O crédito habitação em Portugal continua a beneficiar de medidas de apoio ao acesso à habitação, especialmente para os jovens até aos 35 anos. A garantia pública permite que o Estado atue como fiador, garantindo até 15% do valor da transação e facilitando a compra da primeira habitação própria permanente. Até novembro de 2025, os bancos portugueses utilizaram 52,8% do montante total disponibilizado pelo Estado, correspondendo a 626 milhões de euros em 22.933 contratos de crédito habitação. No total, o valor contratado para novos créditos habitação chegou aos 4.544 milhões de euros, evidenciando a procura significativa desta medida.

Utilização por jovens e dados estatísticos

Durante os primeiros 11 meses do ano, a utilização da garantia pública representou 26,5% do montante dos novos créditos habitação e 23,2% dos contratos. Foram celebrados 98.948 contratos para compra de habitação própria permanente, totalizando 17.176 milhões de euros. Entre todos os jovens até aos 35 anos, foram assinados 54.564 contratos de crédito habitação, num valor de 10.245 milhões de euros. Isto significa que 42% dos contratos e 44,4% do montante para este grupo recorreram à garantia pública. Apenas em novembro, 2.498 contratos de crédito habitação utilizaram a garantia, representando 27,2% do total de contratos e 31,1% do montante contratado.
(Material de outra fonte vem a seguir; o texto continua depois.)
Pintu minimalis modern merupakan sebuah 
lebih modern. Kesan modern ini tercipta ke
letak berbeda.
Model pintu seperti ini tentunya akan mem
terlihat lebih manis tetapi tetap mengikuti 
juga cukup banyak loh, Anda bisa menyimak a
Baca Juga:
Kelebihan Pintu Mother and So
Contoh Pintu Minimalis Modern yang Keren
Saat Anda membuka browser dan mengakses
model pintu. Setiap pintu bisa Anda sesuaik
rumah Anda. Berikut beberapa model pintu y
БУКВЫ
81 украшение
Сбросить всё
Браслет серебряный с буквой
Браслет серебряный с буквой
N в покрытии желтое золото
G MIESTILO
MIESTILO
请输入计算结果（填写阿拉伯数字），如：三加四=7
Distribuição regional da garantia no crédito habitação

A distribuição regional revela diferenças importantes no acesso à garantia pública no crédito habitação. Regiões como Alentejo, Beira Baixa, Lezíria do Tejo, Terras de Trás-os-Montes e Beiras e Serra da Estrela registaram mais de metade dos contratos de habitação própria permanente para jovens assinados com esta garantia. Por outro lado, na Grande Lisboa e na Região Autónoma da Madeira, apenas cerca de um terço dos contratos de crédito habitação para jovens recorreram à garantia do Estado.

Regras de elegibilidade e limites da habitação

A garantia pública permite aos jovens obter financiamento total da avaliação da habitação, em vez do limite habitual de 90% aplicável à maioria dos clientes. Podem beneficiar da medida jovens entre os 18 e os 35 anos que compram a primeira habitação própria permanente com valor até 450.000 euros. Os beneficiários não podem ser já proprietários de um imóvel urbano nem ter rendimentos superiores ao oitavo escalão do IRS, cerca de 81.000 euros anuais de rendimento coletável.
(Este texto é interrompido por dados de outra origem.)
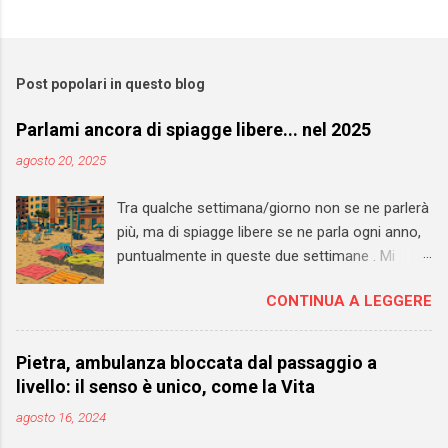
Post popolari in questo blog
Parlami ancora di spiagge libere... nel 2025
agosto 20, 2025
Tra qualche settimana/giorno non se ne parlerà
più, ma di spiagge libere se ne parla ogni anno,
puntualmente in queste due settimane . Mi
auguro che il 2027 si riveli l'anno di svolta anche
CONTINUA A LEGGERE
per questi spazi pubblici. Sarebbe un'occasione
importante per rivedere TOTALMENTE la loro
gestione. Sono andato a vedere sul mio blog
Pietra, ambulanza bloccata dal passaggio a
personale e ho trovato un pezzo datato 2013 in
livello: il senso è unico, come la Vita
cui chiedevo - a Pietra, ma in realtà il discorso
agosto 16, 2024
vale ovunque - di "convertire" le libere in SLA
(spiagge libere attrezzate) . Servizi minimi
Conclusão: relevância da garantia pública para a habitação

O impacto da garantia pública no crédito habitação é significativo no acesso à habitação, especialmente para quem se inicia no mercado imobiliário. Esta medida facilita a entrada de jovens no mercado, permitindo-lhes superar barreiras financeiras que, de outro modo, limitariam a aquisição de casa própria. O recurso à garantia dinamiza também o mercado imobiliário, aumentando a atividade e proporcionando maior segurança aos bancos na concessão de crédito habitação.

Em resumo, a garantia pública no crédito habitação é uma medida eficaz para apoiar os jovens no acesso à primeira habitação própria permanente. O aumento do seu uso evidencia a relevância desta política na promoção do acesso à habitação em Portugal, reforçando a necessidade de continuidade e adaptação das medidas de apoio no setor da habitação para garantir a inclusão de novos compradores no mercado.